TotalEnergies has forecast that its Scope 3 emissions would stand at less than 400mn tonnes CO₂ equivalent (CO₂) by 2030. But this compares to 389mn tonnes CO₂ equivalent last year, meaning they will barely drop in the coming years.

The group has defended its stance saying it was keeping this goal while increasing its energy production and was pivoting more towards gas, a fuel that was replacing more polluting coal in the world. It also has a goal to reduce Scope 3 emissions from its petrol products by more than 30 per cent in 2030 compared to 2015.

The company had no immediate comment on the resolution, which would not be binding.

Total increased its yearly investment budget in clean energy projects to more than $5bn for this year from more than $4bn previously, although most of its $16bn-$18bn investments are dedicated to other areas, including oil.

“The first thing we’d like to see [from Total] would be to reduce investments in oil and gas,” said Bertille Knuckey, head of responsible investment at Sycomore Asset Management, one of the investors behind the motion along with Edmond de Rothschild, Mandarine Gestion and La Banque Postale.

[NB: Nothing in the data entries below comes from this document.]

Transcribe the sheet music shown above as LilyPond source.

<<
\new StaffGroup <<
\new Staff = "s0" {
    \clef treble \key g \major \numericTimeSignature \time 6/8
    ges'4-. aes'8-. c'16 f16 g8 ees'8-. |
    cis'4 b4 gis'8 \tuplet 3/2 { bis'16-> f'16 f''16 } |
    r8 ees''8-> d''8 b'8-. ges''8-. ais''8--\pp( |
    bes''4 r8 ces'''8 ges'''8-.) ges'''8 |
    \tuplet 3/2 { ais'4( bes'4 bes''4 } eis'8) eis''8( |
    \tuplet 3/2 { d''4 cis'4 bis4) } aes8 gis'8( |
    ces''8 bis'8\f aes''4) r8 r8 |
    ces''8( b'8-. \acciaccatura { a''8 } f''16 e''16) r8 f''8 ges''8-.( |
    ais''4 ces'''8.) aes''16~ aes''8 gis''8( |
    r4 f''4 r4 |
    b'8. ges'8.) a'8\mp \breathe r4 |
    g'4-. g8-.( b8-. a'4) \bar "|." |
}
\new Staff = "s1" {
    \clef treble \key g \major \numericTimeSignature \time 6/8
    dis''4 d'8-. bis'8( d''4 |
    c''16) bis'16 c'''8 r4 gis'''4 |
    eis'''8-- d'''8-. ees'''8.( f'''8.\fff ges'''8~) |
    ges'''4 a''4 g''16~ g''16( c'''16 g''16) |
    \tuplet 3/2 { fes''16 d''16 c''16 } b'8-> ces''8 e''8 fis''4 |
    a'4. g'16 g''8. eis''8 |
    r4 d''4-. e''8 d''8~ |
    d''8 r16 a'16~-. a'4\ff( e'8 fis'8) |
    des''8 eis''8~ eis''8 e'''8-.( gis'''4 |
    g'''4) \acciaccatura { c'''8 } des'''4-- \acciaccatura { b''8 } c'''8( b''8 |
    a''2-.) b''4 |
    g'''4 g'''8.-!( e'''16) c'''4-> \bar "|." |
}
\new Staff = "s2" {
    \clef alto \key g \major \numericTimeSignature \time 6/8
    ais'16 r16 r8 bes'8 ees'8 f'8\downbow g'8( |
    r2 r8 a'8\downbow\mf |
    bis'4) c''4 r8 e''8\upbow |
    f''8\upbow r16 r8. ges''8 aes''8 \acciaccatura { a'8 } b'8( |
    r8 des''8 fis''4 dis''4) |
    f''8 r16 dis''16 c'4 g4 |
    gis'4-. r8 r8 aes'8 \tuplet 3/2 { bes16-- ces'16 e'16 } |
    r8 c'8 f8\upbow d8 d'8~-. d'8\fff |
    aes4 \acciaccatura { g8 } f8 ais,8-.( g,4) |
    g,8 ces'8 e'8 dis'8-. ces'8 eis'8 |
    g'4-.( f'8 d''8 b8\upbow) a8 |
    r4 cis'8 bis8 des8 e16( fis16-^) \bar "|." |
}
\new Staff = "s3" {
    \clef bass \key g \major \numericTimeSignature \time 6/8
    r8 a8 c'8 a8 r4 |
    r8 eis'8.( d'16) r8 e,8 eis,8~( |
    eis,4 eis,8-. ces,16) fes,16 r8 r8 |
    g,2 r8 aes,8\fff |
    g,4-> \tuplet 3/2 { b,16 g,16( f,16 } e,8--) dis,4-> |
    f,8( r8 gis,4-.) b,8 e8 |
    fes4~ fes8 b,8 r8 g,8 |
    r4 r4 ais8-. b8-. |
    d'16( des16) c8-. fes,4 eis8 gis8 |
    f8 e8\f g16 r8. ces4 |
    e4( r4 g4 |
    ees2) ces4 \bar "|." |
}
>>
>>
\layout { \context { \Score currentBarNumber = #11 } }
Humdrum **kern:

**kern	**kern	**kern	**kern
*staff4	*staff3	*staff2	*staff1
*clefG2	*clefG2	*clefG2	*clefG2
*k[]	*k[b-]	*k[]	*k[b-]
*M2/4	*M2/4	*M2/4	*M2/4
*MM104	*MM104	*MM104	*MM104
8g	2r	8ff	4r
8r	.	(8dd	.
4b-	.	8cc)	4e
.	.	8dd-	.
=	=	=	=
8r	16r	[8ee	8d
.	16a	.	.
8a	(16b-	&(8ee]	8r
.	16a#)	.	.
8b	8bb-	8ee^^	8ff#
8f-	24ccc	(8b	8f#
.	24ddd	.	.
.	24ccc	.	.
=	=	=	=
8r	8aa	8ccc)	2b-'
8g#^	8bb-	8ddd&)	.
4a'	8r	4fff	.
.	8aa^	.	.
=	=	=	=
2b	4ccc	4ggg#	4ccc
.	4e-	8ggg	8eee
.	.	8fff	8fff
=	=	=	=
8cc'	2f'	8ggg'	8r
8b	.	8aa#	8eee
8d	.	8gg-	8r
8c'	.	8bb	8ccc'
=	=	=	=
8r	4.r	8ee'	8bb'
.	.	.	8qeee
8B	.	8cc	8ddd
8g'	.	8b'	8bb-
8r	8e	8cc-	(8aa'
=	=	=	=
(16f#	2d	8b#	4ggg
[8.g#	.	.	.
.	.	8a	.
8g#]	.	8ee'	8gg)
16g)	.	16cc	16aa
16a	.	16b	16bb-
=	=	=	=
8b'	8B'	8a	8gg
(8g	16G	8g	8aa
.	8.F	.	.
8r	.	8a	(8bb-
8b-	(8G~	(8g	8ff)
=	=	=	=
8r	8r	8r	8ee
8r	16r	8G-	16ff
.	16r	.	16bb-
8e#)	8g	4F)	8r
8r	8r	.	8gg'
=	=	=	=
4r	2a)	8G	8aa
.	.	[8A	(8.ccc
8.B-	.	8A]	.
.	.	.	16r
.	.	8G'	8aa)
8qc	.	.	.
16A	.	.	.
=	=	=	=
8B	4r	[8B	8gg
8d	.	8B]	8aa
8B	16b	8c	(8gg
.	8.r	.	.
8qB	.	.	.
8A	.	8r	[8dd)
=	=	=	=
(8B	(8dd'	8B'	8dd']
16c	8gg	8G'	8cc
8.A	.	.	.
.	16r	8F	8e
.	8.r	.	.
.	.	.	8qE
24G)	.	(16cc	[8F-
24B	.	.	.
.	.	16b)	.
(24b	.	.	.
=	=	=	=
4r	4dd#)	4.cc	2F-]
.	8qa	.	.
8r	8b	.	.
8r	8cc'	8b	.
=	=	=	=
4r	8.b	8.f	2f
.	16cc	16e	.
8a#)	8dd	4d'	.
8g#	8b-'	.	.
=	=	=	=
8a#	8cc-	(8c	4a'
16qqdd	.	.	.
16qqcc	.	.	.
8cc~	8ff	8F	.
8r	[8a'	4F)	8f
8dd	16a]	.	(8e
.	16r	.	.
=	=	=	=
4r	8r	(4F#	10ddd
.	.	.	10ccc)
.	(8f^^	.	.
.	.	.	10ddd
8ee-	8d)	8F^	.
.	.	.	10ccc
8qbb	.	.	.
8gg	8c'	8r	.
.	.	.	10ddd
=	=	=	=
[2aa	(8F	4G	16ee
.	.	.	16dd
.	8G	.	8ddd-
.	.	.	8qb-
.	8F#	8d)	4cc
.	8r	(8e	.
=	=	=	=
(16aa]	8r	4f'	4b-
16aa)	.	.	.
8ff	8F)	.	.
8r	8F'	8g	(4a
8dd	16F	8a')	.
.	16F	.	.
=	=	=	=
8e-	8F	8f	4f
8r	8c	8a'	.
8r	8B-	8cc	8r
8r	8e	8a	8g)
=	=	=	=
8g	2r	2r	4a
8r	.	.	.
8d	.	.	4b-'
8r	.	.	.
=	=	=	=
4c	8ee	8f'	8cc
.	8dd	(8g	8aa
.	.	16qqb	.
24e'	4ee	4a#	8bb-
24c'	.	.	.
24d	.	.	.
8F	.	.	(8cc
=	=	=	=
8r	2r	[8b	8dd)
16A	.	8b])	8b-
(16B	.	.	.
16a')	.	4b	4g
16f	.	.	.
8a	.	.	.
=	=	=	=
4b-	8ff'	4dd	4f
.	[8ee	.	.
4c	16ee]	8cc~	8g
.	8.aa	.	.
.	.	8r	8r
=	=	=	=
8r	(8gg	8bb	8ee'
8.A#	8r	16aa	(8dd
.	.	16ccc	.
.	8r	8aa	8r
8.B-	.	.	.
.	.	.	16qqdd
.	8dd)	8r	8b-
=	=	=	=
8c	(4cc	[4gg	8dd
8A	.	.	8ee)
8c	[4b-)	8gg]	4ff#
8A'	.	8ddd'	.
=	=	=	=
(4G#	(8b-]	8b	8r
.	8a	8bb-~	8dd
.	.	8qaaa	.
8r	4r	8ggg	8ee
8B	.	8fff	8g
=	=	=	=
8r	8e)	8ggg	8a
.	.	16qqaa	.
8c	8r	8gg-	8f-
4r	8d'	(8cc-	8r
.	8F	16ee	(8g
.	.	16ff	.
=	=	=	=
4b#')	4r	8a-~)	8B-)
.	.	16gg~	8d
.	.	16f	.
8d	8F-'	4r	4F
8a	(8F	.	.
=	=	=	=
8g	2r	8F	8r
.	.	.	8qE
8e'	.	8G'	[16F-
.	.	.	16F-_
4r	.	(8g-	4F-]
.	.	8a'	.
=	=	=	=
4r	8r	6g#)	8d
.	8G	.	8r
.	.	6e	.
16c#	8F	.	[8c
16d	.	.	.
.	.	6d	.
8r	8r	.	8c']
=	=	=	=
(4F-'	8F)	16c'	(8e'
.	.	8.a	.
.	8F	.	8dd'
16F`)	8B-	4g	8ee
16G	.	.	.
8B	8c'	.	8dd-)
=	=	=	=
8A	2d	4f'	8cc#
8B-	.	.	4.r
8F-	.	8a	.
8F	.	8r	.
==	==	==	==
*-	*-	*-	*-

Last year, Follow This’s attempt to put forward a binding climate resolution was blocked by Total. The company put forward its own climate motion, which was rejected by 11 per cent of investors.

In 2020, a previous climate motion led by French asset manager Meeschaert pressing Total to do more on emissions won backing from 17 per cent of investors.

Support for climate motions put forward at other oil majors last year stalled and even slipped after growing momentum in recent years. Some major investors said resolutions had become too prescriptive.